Вадька опустился на четвереньки и подобрался к рюкзаку, где только что сидел медведь, пощупал выпирающие сквозь брезент уголки икон и, потянув шнур-завязку, вынул расколотого чудотворца. Составил половинки — не сошлись. Полголовы вверху — полголовы внизу. Размахнулся и швырнул их в реку.

— Молодец, — одобрил Ганькин, — соображать начинаешь. Говорю же я тебе, сложности тут никакой. Медведя и того научить можно, лишь бы желание было. Тяжело только поначалу!

Вадька вспомнил, когда говорил эти слова Ганькин: в тот день, когда Вадька впервые не спутал ключи и взял из десятка висящих на перекладине нужный.

По-прежнему на четвереньках, Вадька подтащил рюкзак к обрыву, заглянул вниз и улыбнулся — глубоко! Тяжело поднялся на ноги и кинул рюкзак в реку. Даже подумал: «Вот и идти легче станет!» Но тут на всю тайгу загудело:

— Покаешься!!! Вадька!!! Ты бы мог совсем в люди выйти!!! Покаешься!!!

Голос был знакомый. Так кричал ему Аркадий Васильевич, когда Вадька уходил из телемастерской.

Из-за этого грохота Вадька и всплеска не услышал. Снова посмотрел вниз. Не долетел рюкзак, завис над самой водой, уцепился лямками за рога коряжины. Мелькнули выпавшие иконы и исчезли в пенных гребешках волн снова набирающего силу переката…

Вадьку не разбил паралич. Он не заблудился и не умер в тайге. Он все-таки вышел на реку, Полуживой, лицо в коростах, щеки ввалились, пробилась редкая, с пушком, борода.

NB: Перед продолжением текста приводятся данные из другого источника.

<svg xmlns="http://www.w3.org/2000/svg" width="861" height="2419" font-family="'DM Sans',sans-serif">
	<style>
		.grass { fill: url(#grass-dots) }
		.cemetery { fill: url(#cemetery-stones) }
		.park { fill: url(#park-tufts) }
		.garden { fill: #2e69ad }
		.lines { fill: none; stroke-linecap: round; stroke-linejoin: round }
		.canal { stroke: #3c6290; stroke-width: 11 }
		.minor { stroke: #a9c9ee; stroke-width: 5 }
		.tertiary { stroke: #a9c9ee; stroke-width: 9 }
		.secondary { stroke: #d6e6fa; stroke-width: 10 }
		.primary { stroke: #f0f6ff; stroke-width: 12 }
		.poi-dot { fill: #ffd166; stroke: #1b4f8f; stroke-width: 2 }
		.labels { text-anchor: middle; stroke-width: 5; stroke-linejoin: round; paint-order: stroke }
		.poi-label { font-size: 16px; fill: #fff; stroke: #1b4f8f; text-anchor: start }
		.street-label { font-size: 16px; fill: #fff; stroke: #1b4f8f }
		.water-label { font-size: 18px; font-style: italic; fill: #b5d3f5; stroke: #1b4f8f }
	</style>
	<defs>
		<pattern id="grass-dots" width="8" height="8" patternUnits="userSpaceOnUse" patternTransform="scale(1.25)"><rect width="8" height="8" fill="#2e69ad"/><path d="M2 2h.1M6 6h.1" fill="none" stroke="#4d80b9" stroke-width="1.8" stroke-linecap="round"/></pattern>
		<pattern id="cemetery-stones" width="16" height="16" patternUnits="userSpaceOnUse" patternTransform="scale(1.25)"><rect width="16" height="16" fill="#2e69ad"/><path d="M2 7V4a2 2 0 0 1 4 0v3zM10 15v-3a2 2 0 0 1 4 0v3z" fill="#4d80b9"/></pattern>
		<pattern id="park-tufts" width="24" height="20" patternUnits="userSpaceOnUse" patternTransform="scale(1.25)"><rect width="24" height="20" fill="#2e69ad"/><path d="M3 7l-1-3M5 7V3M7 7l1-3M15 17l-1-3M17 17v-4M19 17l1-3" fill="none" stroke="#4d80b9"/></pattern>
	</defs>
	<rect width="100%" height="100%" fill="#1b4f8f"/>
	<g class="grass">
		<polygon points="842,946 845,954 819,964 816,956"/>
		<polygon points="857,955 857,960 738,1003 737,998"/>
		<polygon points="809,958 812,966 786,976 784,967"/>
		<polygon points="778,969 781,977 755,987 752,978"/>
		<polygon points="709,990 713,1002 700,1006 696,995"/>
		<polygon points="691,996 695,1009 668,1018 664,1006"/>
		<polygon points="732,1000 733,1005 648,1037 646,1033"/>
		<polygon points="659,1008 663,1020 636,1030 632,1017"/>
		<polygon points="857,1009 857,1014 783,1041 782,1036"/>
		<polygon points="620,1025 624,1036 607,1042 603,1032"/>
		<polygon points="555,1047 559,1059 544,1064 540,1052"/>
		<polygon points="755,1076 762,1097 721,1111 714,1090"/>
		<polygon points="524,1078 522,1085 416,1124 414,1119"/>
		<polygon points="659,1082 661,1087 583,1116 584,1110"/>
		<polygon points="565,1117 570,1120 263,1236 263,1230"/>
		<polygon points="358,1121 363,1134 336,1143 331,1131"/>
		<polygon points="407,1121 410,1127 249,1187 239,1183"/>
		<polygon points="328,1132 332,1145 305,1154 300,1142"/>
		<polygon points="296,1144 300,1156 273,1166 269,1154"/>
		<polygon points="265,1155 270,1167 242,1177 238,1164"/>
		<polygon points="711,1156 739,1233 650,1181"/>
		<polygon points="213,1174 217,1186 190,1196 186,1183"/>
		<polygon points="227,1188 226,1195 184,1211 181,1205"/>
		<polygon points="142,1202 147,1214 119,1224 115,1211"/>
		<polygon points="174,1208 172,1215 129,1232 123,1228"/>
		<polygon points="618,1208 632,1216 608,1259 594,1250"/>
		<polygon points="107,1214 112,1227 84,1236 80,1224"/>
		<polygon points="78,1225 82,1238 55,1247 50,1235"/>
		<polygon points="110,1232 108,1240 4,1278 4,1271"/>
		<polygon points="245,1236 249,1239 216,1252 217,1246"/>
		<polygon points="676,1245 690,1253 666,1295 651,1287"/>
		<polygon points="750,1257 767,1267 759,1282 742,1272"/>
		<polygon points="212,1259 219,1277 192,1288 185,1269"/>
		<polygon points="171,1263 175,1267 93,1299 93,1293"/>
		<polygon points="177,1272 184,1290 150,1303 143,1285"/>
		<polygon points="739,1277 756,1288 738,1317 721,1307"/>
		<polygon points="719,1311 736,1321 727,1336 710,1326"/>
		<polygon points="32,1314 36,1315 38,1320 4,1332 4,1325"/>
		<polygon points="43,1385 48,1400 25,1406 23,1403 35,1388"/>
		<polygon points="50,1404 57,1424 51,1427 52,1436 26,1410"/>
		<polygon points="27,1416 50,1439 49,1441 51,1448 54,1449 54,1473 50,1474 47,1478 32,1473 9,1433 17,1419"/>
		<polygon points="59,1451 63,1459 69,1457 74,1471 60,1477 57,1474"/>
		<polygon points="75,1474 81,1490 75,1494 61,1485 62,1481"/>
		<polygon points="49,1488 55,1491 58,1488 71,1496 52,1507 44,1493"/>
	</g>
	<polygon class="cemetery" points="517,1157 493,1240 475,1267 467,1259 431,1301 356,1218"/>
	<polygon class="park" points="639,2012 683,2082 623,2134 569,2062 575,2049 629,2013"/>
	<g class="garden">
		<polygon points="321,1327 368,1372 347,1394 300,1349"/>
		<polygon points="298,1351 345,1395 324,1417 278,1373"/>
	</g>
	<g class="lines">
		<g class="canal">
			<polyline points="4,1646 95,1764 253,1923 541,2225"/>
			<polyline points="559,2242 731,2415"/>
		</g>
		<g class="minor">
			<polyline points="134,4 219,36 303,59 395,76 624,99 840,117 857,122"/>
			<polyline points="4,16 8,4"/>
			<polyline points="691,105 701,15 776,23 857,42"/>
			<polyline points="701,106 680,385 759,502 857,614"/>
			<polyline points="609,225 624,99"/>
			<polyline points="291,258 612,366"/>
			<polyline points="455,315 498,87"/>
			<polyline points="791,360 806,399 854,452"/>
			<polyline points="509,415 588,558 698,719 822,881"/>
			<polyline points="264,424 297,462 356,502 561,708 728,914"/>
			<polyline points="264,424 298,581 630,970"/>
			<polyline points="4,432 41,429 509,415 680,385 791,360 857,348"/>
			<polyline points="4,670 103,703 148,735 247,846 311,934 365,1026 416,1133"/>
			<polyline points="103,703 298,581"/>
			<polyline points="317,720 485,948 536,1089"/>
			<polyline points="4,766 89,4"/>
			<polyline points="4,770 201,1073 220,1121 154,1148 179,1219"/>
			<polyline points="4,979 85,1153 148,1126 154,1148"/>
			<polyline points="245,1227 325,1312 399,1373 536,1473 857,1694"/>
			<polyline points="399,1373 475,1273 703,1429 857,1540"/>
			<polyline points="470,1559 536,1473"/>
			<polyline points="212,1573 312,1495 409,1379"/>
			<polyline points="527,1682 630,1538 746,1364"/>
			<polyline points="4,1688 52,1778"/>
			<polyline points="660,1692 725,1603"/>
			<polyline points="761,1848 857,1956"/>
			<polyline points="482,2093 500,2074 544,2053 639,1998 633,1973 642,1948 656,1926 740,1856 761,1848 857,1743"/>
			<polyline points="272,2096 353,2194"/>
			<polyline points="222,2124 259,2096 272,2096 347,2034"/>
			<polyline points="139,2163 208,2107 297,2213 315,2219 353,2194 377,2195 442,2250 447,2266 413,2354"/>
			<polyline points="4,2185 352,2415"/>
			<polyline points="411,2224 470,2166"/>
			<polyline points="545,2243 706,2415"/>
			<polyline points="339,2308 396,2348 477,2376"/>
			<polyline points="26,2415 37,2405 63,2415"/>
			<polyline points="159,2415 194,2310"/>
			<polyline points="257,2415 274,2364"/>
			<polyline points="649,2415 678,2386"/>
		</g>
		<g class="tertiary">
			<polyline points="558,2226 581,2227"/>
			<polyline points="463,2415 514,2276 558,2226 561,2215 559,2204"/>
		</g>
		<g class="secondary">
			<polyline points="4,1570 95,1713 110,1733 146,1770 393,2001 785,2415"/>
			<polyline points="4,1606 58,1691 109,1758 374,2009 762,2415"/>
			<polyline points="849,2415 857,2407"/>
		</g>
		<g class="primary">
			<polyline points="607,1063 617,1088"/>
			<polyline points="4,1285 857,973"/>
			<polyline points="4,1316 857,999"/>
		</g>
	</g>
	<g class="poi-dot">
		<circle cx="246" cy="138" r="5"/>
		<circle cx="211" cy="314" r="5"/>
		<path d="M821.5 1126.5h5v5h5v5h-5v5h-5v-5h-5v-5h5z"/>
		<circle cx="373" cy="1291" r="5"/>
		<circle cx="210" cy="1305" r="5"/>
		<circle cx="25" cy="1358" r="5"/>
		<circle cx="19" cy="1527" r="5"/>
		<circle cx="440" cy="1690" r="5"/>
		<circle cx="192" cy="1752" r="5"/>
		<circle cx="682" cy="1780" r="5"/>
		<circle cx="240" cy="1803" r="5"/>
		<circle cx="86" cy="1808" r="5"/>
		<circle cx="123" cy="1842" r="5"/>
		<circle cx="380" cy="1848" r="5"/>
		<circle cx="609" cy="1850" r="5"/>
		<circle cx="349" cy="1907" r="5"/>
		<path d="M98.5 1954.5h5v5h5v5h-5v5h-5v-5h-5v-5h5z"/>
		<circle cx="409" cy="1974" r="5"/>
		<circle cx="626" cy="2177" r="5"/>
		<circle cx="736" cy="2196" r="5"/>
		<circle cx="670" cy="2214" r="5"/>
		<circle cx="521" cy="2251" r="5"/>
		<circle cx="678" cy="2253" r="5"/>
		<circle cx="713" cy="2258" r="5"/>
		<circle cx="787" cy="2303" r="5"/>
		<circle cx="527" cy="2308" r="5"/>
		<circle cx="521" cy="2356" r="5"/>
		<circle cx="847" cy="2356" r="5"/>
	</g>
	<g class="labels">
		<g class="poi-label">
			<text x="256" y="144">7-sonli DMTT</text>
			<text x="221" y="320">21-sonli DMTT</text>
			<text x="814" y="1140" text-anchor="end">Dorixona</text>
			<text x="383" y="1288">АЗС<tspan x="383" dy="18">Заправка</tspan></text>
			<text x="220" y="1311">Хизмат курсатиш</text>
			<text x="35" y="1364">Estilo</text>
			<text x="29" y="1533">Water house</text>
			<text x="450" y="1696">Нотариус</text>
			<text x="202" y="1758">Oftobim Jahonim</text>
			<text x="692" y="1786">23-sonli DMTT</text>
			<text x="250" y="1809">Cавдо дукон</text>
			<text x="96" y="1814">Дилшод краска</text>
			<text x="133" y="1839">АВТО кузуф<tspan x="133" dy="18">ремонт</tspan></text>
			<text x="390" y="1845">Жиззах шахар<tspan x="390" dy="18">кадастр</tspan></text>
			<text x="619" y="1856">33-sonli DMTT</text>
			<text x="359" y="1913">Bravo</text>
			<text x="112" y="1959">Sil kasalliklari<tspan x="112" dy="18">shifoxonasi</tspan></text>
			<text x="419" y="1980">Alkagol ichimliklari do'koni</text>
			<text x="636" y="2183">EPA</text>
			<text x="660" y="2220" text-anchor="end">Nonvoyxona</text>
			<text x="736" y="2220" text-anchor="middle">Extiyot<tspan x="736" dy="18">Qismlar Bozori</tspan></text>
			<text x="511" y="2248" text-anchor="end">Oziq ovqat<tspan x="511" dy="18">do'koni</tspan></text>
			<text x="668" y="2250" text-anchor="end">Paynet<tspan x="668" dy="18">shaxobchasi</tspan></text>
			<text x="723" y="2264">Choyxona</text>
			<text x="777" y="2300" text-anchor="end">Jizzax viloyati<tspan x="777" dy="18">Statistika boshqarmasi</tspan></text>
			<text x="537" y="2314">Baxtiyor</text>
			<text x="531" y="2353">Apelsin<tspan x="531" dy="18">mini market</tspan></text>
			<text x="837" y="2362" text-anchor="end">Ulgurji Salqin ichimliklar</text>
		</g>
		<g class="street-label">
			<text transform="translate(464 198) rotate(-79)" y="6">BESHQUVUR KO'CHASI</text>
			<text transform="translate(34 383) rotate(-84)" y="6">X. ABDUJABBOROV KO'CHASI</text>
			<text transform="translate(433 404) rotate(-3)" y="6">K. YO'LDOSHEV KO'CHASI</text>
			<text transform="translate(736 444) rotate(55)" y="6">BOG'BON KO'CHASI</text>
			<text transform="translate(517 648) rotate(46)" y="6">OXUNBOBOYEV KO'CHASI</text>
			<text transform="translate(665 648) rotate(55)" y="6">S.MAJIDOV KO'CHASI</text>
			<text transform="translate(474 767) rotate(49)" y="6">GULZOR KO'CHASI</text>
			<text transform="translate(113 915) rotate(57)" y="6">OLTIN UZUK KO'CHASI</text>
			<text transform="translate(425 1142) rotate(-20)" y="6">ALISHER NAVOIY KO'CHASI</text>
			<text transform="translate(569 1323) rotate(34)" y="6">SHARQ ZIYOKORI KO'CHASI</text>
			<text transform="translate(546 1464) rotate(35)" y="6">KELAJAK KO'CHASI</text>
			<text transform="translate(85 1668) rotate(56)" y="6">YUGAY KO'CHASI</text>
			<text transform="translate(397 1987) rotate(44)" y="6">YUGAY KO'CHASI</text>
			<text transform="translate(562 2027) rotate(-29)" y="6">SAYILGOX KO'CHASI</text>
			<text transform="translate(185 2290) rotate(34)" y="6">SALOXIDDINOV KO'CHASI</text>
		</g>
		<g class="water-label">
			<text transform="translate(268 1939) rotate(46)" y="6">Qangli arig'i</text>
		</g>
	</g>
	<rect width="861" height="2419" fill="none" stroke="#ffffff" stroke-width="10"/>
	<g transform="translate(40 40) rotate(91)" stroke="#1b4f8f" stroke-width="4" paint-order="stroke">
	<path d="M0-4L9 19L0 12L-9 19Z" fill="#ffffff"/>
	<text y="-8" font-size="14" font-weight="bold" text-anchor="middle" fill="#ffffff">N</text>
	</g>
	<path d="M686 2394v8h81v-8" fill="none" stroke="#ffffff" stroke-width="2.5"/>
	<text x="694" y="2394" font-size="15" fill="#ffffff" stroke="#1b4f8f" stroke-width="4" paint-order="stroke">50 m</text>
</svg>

Если бы он мог увидеть себя в зеркале, ужаснулся бы: волосы стали пепельными от седины, наползавшая на глаза челка была вообще серебристо-белой. Вышел на берег, сел, а встать больше не мог. За десять дней блуждания по тайге Вадька, кроме единственного сухаря, съеденного еще в начале побега, ничего не ел. Банка тушенки осталась в брошенном рюкзаке. Не разводил костров: спички потерял во время ночевки, когда обнаружил клеща.

Вадька лежал на берегу. Идти дальше не было сил. Он лежал и плакал. Слез не было, только гортанные конвульсивные всхлипы. Он знал уже и верил, что скоро умрет, если его не найдут. Он уже терял зрение и слух, сознание работало смутно, и все окружающее казалось продолжением навязчивого кошмара.

В памяти возникали полузабытые эпизоды и, как на зло, все до одного досадные, хотя Вадька, напрягаясь, пытался вспомнить что-нибудь веселое и забавное. Однако все прошлое казалось угрюмым и серым. Дюны на взморье, по которым Вадька собирался бегать босиком, походили на могильные холмы, и будто под каждым лежит его прах. И Людмила в траурном платье под руку с Романом торжественно перешагивала песчаные гребешки могил и уходила вдаль, растворяясь в пустыне. Все, ради чего Вадька поехал в тайгу, ради чего бежал с рюкзаком, набитым иконами, стало для него безразличным. Единственное, что заставляло его огорчаться, — это Людмила, уходящая по нагретому асфальту; не та, что брела с Ромкой по дюнам в развевающемся черном платье, а высокая, загорелая, какой была в день их ссоры. Огорчало и то, что не будет больше запаха свежезаваренного чая на костерке, урчащего дизеля, столбиков породы, которых не касалась рука человека.